*TEXTO DE LEITURA*:
Filme iraquiano My Sweet Pepper Land retrata, com caubóis, humor e romance, a região autônoma do Curdistão.


Por FELIPE VIVEIROS*


Mais de 30 milhões de pessoas habitam uma região montanhosa que se estende pelas fronteiras da Turquia, Iraque, Síria e Irã. Descendentes diretos dos povos da Mesopotâmia, sua origem ainda é pouco conhecida embora os seus ancestrais tenham habitado o mesmo território por milênios. Uma nação que viu, de perto, uma longa lista de invasores e conquistadores, de persas antigos à Alexandre “o Grande”, de árabes muçulmanos a mongóis, otomanos e até mesmo norte-americanos no século 21. As referências históricas dessa população são constantes, não só pelo seu valor cultural como também pela sua grandiosidade. Os “povos das montanhas” tem nome. São curdos, a maior nação do mundo sem Estado.


A história curda está interligada à geografia e à política das regiões curdas modernas. Ao longo dos séculos, diversas etnias migraram, estabeleceram-se e habitaram a área. É por isso que, enquanto o Curdistão é conhecido por sua forte unidade cultural, é também o lar de diversas línguas, religiões e facções políticas. As fronteiras que foram traçadas após a Primeira Guerra Mundial refletem as divisões ao longo das curvas da Ásia Ocidental. Os curdos chamaram as antigas montanhas da Mesopotâmia de lar e, ao longo de sua história, foram forçados a se deslocar para longe dos próprios ventos que cortam as rochas.


Após a Primeira Guerra Mundial e a derrota do Império Otomano, os vitoriosos aliados ocidentais previram a criação de um Estado Curdo com o Tratado de Sevres, em 1920. Tais esperanças foram frustradas três anos depois, quando o Tratado de Lausanne – que estabeleceu as fronteiras da Turquia moderna – negligenciou a criação desse Estado. O quarto maior grupo étnico do Oriente Médio recebeu o status de “grupo minoritário”. Durante quase 80 anos, desde o final da Primeira Guerra Mundial até a Guerra do Golfo em 1990, os curdos na Turquia, Irã, Iraque e Síria lutaram em guerrilhas para alcançar a autonomia. Depois de décadas de combate e repressão, as populações curdas foram reconhecidas apenas no Irã e no Iraque. Os curdos do noroeste do Irã habitam a província de Kordestan e os curdos no norte do Iraque estabeleceram sua própria “Região Autônoma do Curdistão”, como traz o filme iraquiano My Sweet Pepper Land (2013).

*DADOS DA TAREFA*:

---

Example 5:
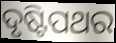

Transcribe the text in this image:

ଦୃଷ୍ଟିପଥର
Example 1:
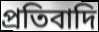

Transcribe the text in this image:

প্রতিবাদি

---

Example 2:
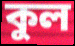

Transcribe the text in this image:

কুল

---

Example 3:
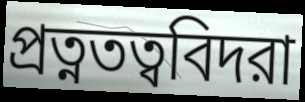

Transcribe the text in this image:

প্রত্নতত্ববিদরা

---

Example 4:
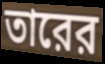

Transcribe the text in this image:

তারের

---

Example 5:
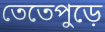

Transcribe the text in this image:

তেতেপুড়ে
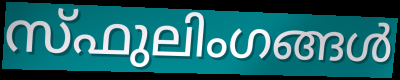
സ്ഫുലിംഗങ്ങൾ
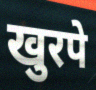
खुरपे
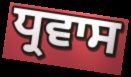
ਧ੍ਰਵਾਸ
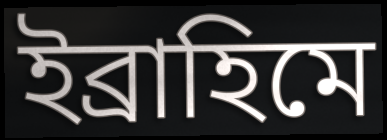
ইব্ৰাহিমে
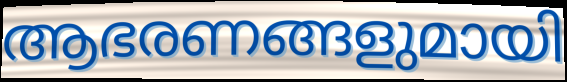
ആഭരണങ്ങളുമായി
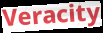
Veracity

*LISTA DE TAREFAS*:
(A) Copie sem nenhuma alteração todas as linhas dos dados da tarefa, da primeira à última, e deixe as imagens fora da resposta.
(B) Prossiga com o texto sobre os curdos, começando logo depois da última frase apresentada.

*AS RESPOSTAS*:
(A)
---

Example 5:

Transcribe the text in this image:

ଦୃଷ୍ଟିପଥର
Example 1:

Transcribe the text in this image:

প্রতিবাদি

---

Example 2:

Transcribe the text in this image:

কুল

---

Example 3:

Transcribe the text in this image:

প্রত্নতত্ববিদরা

---

Example 4:

Transcribe the text in this image:

তারের

---

Example 5:

Transcribe the text in this image:

তেতেপুড়ে
സ്ഫുലിംഗങ്ങൾ
खुरपे
ਧ੍ਰਵਾਸ
ইব্ৰাহিমে
ആഭരണങ്ങളുമായി
Veracity

(B)
foto: divulgação


My Sweet Pepper Land não é um filme padrão. É um conto de inspiração ocidental que tem, nas mãos do diretor Hiner Saleem, o sarcasmo e o exagero como principais instrumentos de guerrilha curda. Um verdadeiro filme de caubóis, ambientado na fronteira do Iraque com a Turquia, que retrata, com humor, “o novo Curdistão”. A sequência de abertura dá o tom ao filme. Saddam Hussein foi deposto e o primeiro enforcamento da região autônoma do Iraque é descarrilado por um equipamento defeituoso. O protagonista Baran, policial e ex-combatente da resistência curda, assiste ao constrangedor momento. A autonomia de sua nação foi conquistada, mas a conquista não é autônoma quando depende dos mesmos mecanismos de repressão. No vácuo deixado pelo colapso da ditadura de Saddam Hussein, ninguém sabe como realizar o enforcamento. Se o criminoso não morre, é o mecanismo de força quem se enforca no Curdistão.


Baran entrega seu distintivo e, já em idade madura, retorna à casa para morar com a mãe. O retorno, no entanto, é breve. A genitora quer ver o filho casado. O homem, para ficar o mais longe possível da matriarca, pede transferência para uma delegacia “esquecida por Deus” na fronteira com a Turquia. O cenário rochoso, inóspito, mas de perfeita fotografia, relembra as locações usadas por Sergio Leone na trilogia Man with no Name. As expressões do ator Korkmaz Arslan, que interpreta o protagonista Baran, acenam na direção de Clint Eastwood. A comparação que o diretor faz entre o Wild West dos EUA e o terreno montanhoso do norte do Iraque pós-Saddam Hussein é uma comparação atrevida... E fascinante. A ordem no “novo Curdistão” – do mesmo modo que a ordem dentro das fronteiras norte-americanas – só chegou após anos de (des)aplicação da lei. Uma terra onde aqueles que herdaram o manto da liderança ainda estão lutando para descobrir a forma que o “mundo novo” deve tomar.


Baran pensava que, com a queda de Saddam Hussein, tempos de paz chegariam aos curdos. Foi surpreendido. A autonomia do Curdistão frente ao Iraque não garante que a região não sofra com a interferência dos poderosos informais. Baran percebe que, embora seja o xerife designado, não dispõe de credibilidade e respeito. É o mafioso Aziz Aga quem decide se a vila vai (ou não) impor a lei do Curdistão. Curdos turcos vêm buscar armas e os curdos iraquianos contrabandeiam álcool. Não restam dúvidas de que uma guerra ainda é travada entre as velhas forças conservadoras, cuja única preocupação é a manutenção do poder. A autonomia da região no Iraque é a primeira camada da mamushka da política, na qual Estados existem dentro de Estados no Curdistão.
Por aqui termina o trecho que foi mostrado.